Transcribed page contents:
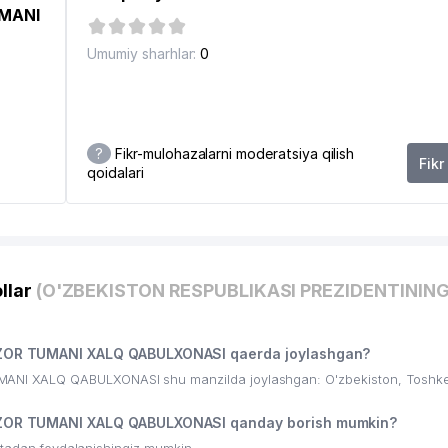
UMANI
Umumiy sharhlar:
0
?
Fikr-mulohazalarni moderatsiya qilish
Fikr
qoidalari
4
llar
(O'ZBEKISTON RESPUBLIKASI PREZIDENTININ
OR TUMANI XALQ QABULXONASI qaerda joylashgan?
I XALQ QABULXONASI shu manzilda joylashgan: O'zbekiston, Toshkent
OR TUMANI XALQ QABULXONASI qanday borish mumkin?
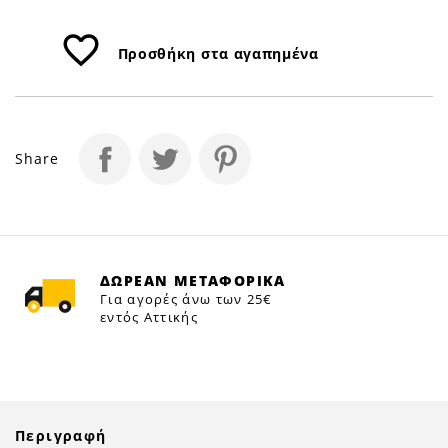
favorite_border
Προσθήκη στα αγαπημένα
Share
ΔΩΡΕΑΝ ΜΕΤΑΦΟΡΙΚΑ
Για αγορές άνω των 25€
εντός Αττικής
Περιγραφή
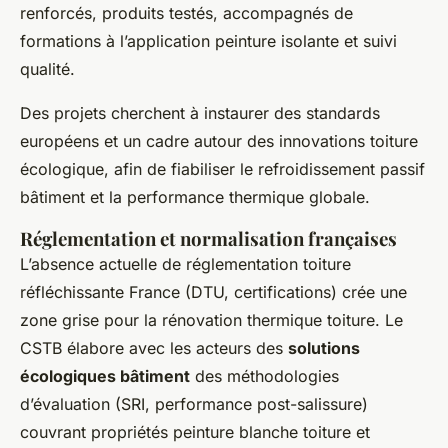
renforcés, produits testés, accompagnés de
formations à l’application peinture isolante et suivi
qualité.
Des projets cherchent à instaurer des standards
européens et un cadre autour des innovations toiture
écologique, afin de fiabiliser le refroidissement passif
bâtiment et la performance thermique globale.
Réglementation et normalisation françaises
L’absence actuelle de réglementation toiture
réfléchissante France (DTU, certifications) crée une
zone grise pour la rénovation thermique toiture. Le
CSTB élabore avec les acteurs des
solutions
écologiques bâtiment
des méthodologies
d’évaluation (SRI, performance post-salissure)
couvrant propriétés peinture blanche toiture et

==

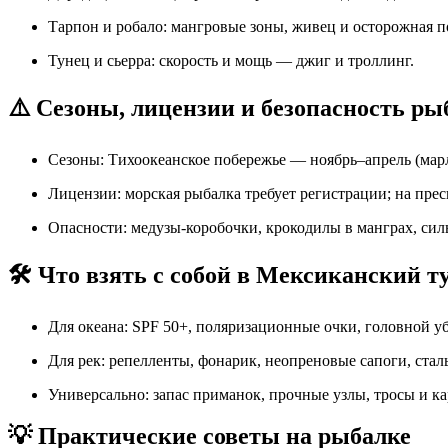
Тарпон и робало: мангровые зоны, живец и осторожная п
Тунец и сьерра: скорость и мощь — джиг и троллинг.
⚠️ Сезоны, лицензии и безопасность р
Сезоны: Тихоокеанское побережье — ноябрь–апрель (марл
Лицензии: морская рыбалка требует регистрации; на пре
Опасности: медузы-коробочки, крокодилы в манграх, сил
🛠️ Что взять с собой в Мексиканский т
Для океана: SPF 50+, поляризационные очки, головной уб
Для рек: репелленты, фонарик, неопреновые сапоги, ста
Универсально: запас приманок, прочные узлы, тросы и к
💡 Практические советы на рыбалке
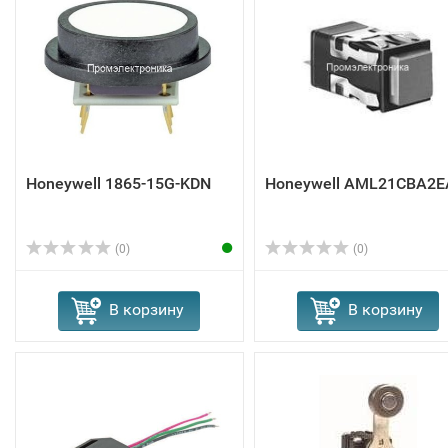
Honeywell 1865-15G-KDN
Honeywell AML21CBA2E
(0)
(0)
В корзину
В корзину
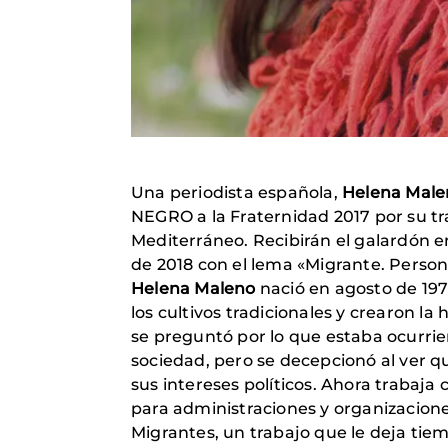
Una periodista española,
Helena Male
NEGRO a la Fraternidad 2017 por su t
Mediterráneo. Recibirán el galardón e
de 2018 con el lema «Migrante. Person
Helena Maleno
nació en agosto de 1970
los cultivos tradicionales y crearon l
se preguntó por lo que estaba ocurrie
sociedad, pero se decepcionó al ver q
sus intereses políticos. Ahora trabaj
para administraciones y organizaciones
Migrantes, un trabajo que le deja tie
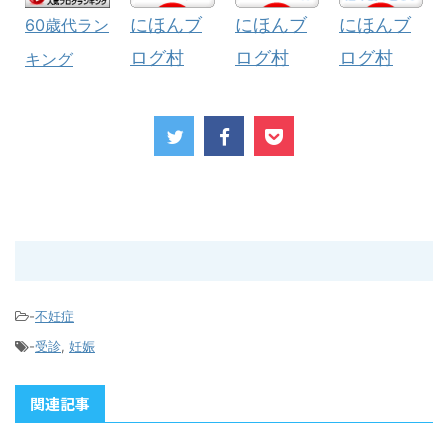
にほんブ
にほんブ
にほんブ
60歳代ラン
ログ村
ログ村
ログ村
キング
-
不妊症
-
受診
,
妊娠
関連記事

---

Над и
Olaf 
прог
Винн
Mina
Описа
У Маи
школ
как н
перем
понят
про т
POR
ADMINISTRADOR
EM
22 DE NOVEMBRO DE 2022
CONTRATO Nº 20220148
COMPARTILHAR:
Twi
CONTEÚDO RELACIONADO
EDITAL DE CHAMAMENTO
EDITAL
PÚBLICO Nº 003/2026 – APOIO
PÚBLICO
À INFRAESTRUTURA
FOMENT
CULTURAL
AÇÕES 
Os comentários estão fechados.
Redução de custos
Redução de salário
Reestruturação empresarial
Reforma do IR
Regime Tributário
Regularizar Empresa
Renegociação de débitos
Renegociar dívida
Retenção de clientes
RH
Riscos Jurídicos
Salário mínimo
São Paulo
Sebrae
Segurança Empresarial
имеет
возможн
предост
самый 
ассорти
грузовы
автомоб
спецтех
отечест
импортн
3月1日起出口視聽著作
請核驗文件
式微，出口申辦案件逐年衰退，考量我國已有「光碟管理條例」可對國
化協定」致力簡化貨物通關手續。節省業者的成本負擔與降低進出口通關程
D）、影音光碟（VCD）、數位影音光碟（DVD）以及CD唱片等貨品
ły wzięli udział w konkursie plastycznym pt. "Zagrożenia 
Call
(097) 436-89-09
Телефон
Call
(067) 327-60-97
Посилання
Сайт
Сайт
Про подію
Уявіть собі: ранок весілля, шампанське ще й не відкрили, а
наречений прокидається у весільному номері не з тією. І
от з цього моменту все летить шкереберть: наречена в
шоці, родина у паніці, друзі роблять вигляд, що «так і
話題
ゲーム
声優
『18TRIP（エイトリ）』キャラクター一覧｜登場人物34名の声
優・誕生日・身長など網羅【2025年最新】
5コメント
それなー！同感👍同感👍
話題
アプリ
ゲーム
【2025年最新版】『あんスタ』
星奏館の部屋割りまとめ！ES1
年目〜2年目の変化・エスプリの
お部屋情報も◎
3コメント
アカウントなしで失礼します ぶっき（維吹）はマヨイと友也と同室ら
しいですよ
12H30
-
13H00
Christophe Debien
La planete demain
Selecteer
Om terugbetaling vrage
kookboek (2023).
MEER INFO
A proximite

__Problem to solve__: Locate each line in the items above that contains the string "thermique", and copy those lines.

__Final answer__:
bâtiment et la performance thermique globale.
zone grise pour la rénovation thermique toiture. Le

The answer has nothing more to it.